Car enfin , qu’est ce qu’un saccage ou un détournement , face à la violence faite aux salariés licenciés ou dont les justes revendications ne peuvent être satisfaites ?
D’ailleurs , ce moyen de défense n’est il pas , en France, d’utilisation commune ?
Les paysans, les camionneurs, les pêcheurs ne font ils pas utilisation des mêmes « moyens de défense » que les salariés , sans que jamais l’un d’entre eux soit incarcéré ?
José Bové ne dut qu’à sa virulence et à sa qualité de récidiviste de passer quelque temps en prison.
Non, diront les autres, la violence physique ne peut jamais se substituer à la justice pour exercer une vengeance, ou servir de moyen de pression quelconque , quelle qu’en soit la forme : psychologique , physique ou sociale.
L’admettre c’est accepter que le policier, excédé, frappe le gardé à vue récalcitrant , le conducteur agresse l’automobiliste qui lui a fait une tête à queue, le mari jaloux poignarde sa femme, la mère célibataire et pauvre maltraite ses enfants, les gens du quartier, s’érigent en milice punitive contre les jeunes du quartier, adeptes du tapage nocturne …
L’appareil de justice, qui rend la justice au nom du peuple français et de l’Etat , devrait réfléchir à ne pas donner l’impression que certaines violences sont admissibles « vu les circonstances de l’espèce » !

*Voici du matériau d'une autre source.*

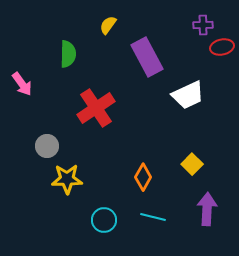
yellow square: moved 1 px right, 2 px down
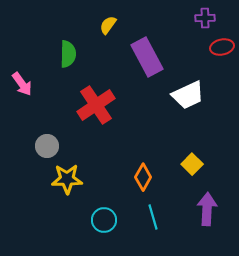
purple cross: moved 2 px right, 7 px up
red cross: moved 3 px up
cyan line: rotated 60 degrees clockwise
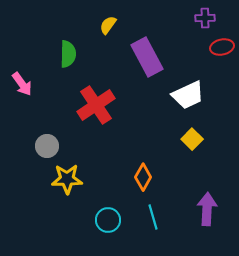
yellow square: moved 25 px up
cyan circle: moved 4 px right
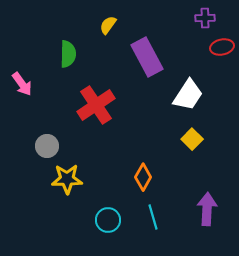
white trapezoid: rotated 32 degrees counterclockwise
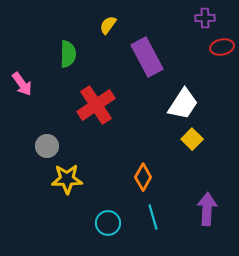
white trapezoid: moved 5 px left, 9 px down
cyan circle: moved 3 px down
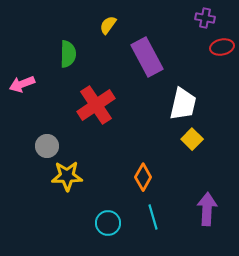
purple cross: rotated 12 degrees clockwise
pink arrow: rotated 105 degrees clockwise
white trapezoid: rotated 20 degrees counterclockwise
yellow star: moved 3 px up
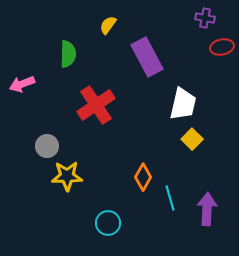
cyan line: moved 17 px right, 19 px up
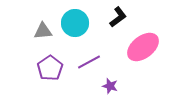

Car , toutes les violences commises par les hommes ont des excuses , quand on examine l’enchaînement des causes qui y a conduit ;
Il n’y a pas d’un côté de bonnes causes à la violence et d’un autre côté, de mauvaises.
Les DRH , dans certaines entreprises, ont subi , ou eu l’occasion d’observer, la violence de certaines actions syndicales y compris entre syndiqués.
Pourquoi cette violence là, serait elle plus admissible que les autres ?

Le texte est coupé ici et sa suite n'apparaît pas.